二条院薨御(1165)後、藤原重頼と結婚。1190年頃、後鳥羽院中宮・宜秋門院任子に再出仕する。その間、保元の乱(1156)、平治の乱(1159)、さらに以仁王の挙兵(1180)では、父・頼政は王側に与し、宇治川の合戦で平氏に敗れ、戦死するという乱世の不幸に遭遇している。1196年、宮仕えを退き、出家した。
若い頃から父と親しかった俊恵法師の歌会に参加、また1178年には、上賀茂神社神主・賀茂重保主催、判者俊成による「別雷社歌合」(ワケイカヅチシャウタアワセ)に父と共に出詠、また1195年には、藤原経房主催の「民部卿家歌合」に出詠している。
後鳥羽院歌壇では、「院初度百首」(1200)、「新宮撰歌合」(1201)、「千五百番歌合」(1202)他に出詠。順徳朝にあっては「内裏歌合」(1213)、「内裏百番歌合」に出詠している。歌人としての活躍は活発で、長い期間に亘っている。

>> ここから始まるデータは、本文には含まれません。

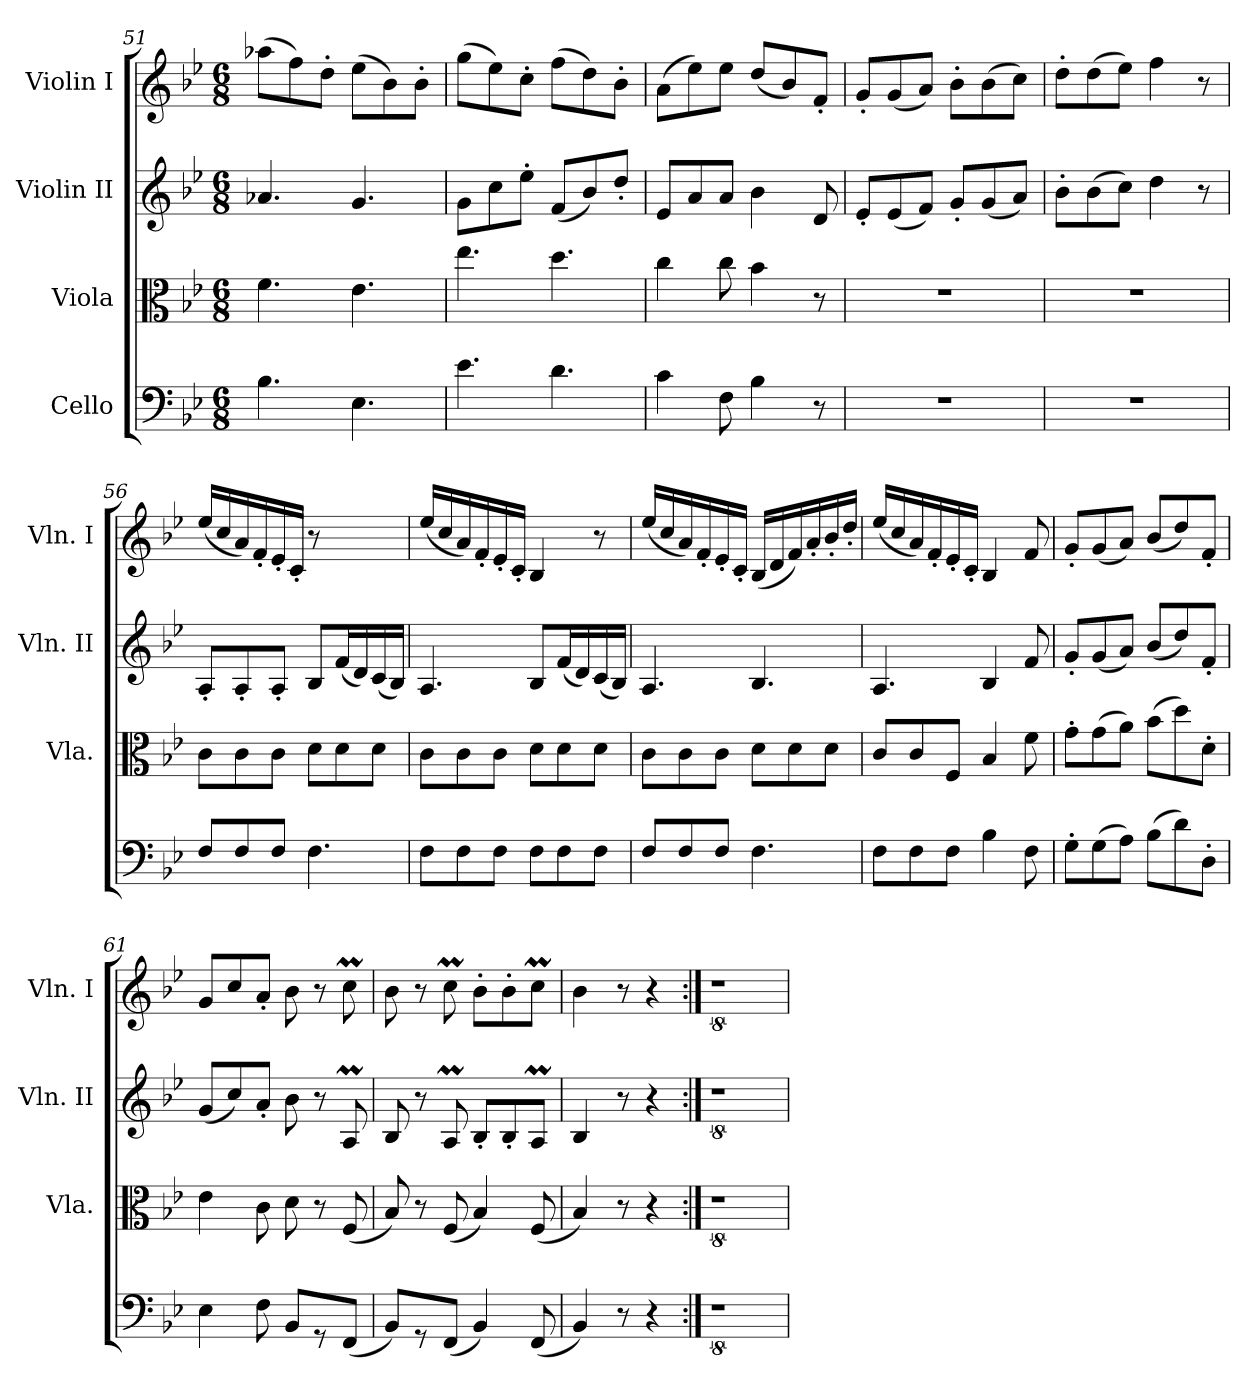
**kern	**kern	**kern	**kern
*part4	*part3	*part2	*part1
*staff4	*staff3	*staff2	*staff1
*I"Cello	*I"Viola	*I"Violin II	*I"Violin I
*	*I'Vla.	*I'Vln. II	*I'Vln. I
*clefF4	*clefC3	*clefG2	*clefG2
*k[b-e-]	*k[b-e-]	*k[b-e-]	*k[b-e-]
*B-:	*B-:	*B-:	*B-:
*M6/8	*M6/8	*M6/8	*M6/8
=51	=51	=51	=51
4.B-\	4.f\	4.a-X/	(>8aa-X\L
.	.	.	8ff\)
.	.	.	8dd'>\J
4.E-\	4.e-\	4.g/	(>8ee-\L
.	.	.	8b-\)
.	.	.	8b-'>\J
=52	=52	=52	=52
4.e-\	4.ee-\	8g\L	(>8gg\L
.	.	8cc\	8ee-\)
.	.	8ee-'>\J	8cc'>\J
4.d\	4.dd\	(<8f/L	(8ff\L
.	.	8b-/)	8dd\)
.	.	8dd'</J	8b-'>\J
=53	=53	=53	=53
4c\	4cc\	8e-/L	(>8a\L
.	.	8a/	8ee-\)
8F\	8cc\	8a/J	8ee-\J
4B-\	4b-\	4b-\	(<8dd/L
.	.	.	8b-/)
8r	8r	8d/	8f'</J
!!LO:LB:g=z
=54	=54	=54	=54
2.r	2.r	8e-'</L	8g'</L
.	.	(<8e-/	(<8g/
.	.	8f/J)	8a/J)
.	.	8g'</L	8b-'>\L
.	.	(<8g/	(>8b-\
.	.	8a/J)	8cc\J)
=55	=55	=55	=55
2.r	2.r	8b-'>\L	8dd'>\L
.	.	(>8b-\	(>8dd\
.	.	8cc\J)	8ee-\J)
.	.	4dd\	4ff\
.	.	8r	8r
=56	=56	=56	=56
8F\L	8c\L	8A'</L	(<16ee-/LL
.	.	.	16cc/
8F/	8c\	8A'</	16a/)
.	.	.	16f'</
8F/J	8c\J	8A'</J	16e-'</
.	.	.	16c'</JJ
4.F\	8d\L	8B-/L	8r
.	8d\	(16f/L	4ryy
.	.	16d/)	.
.	8d\J	(16c/	.
.	.	16B-/JJ)	.
=57	=57	=57	=57
8F\L	8c\L	4.A/	(<16ee-/LL
.	.	.	16cc/
8F\	8c\	.	16a/)
.	.	.	16f'</
8F\J	8c\J	.	16e-'</
.	.	.	16c'</JJ
8F\L	8d\L	8B-/L	4B-/
8F\	8d\	(16f/L	.
.	.	16d/)	.
8F\J	8d\J	(16c/	8r
.	.	16B-/JJ)	.
=58	=58	=58	=58
8F\L	8c\L	4.A/	(<16ee-/LL
.	.	.	16cc/
8F/	8c\	.	16a/)
.	.	.	16f'</
8F/J	8c\J	.	16e-'</
.	.	.	16c'</JJ
4.F\	8d\L	4.B-/	(<16B-/LL
.	.	.	16d/
.	8d\	.	16f/)
.	.	.	16a'</
.	8d\J	.	16b-'</
.	.	.	16dd'</JJ
=59	=59	=59	=59
8F\L	8c/L	4.A/	(<16ee-/LL
.	.	.	16cc/
8F\	8c/	.	16a/)
.	.	.	16f'</
8F\J	8F/J	.	16e-'</
.	.	.	16c'</JJ
4B-\	4B-/	4B-/	4B-/
8F\	8f\	8f/	8f/
!!LO:LB:g=z
=60	=60	=60	=60
8G'>\L	8g'>\L	8g'</L	8g'</L
(>8G\	(>8g\	(8g/	(<8g/
8A\J)	8a\J)	8a/J)	8a/J)
(>8B-\L	(>8b-\L	(8b-/L	(8b-/L
8d\)	8dd\)	8dd/)	8dd/)
8D'>\J	8d'>\J	8f'</J	8f'</J
=61	=61	=61	=61
4E-\	4e-\	(8g/L	8g/L
.	.	8cc/)	8cc/
8F\	8c\	8a'</J	8a'</J
8BB-/L	8d\	8b-\	8b-\
8r	8r	8r	8r
(<8FF/J	(<8F/	8Am/	8ccM\
=62	=62	=62	=62
8BB-/L)	8B-/)	8B-/	8b-\
8r	8r	8r	8r
(<8FF/J	(<8F/	8Am/	8ccM\
4BB-/)	4B-/)	8B-'</L	8b-'>\L
.	.	8B-'</	8b-'>\
(<8FF/	(<8F/	8Am/J	8ccM\J
=63	=63	=63	=63
4BB-/)	4B-/)	4B-/	4b-\
8r	8r	8r	8r
4r	4r	4r	4r
!!LO:LB:g=z
=64:|!	=64:|!	=64:|!	=64:|!
8%5r	8%5r	8%5r	8%5r
=65	=65	=65	=65
8%5r	8%5r	8%5r	8%5r
==	==	==	==
*-	*-	*-	*-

当歌、“我が袖は” は、和泉式部(百人一首56番、閑話休題145)の次の歌を元歌にした“本歌取り”の歌であるということである:
我が袖は 水の下なる 石なれや
人に知られで 乾く間もなし (和泉式部集)
[わたしの衣の袖は水に沈んでいる石みたいなものだわ、人に知られることもなく
また乾く間もないのよ]
すなわち、和泉式部の歌における「水の下なる石」が、大海の「姿を現すことのない沖の石」に替わった歌です。この斬新な発想が、当時大変な話題となり、この歌に因んで、讃岐は「沖の石の讃岐」とあだ名されたということである。
讃岐は、『千載和歌集』以下の勅撰和歌集に72首入集され、家集に『二条院讃岐集』がある。女房三十六歌仙の一人である。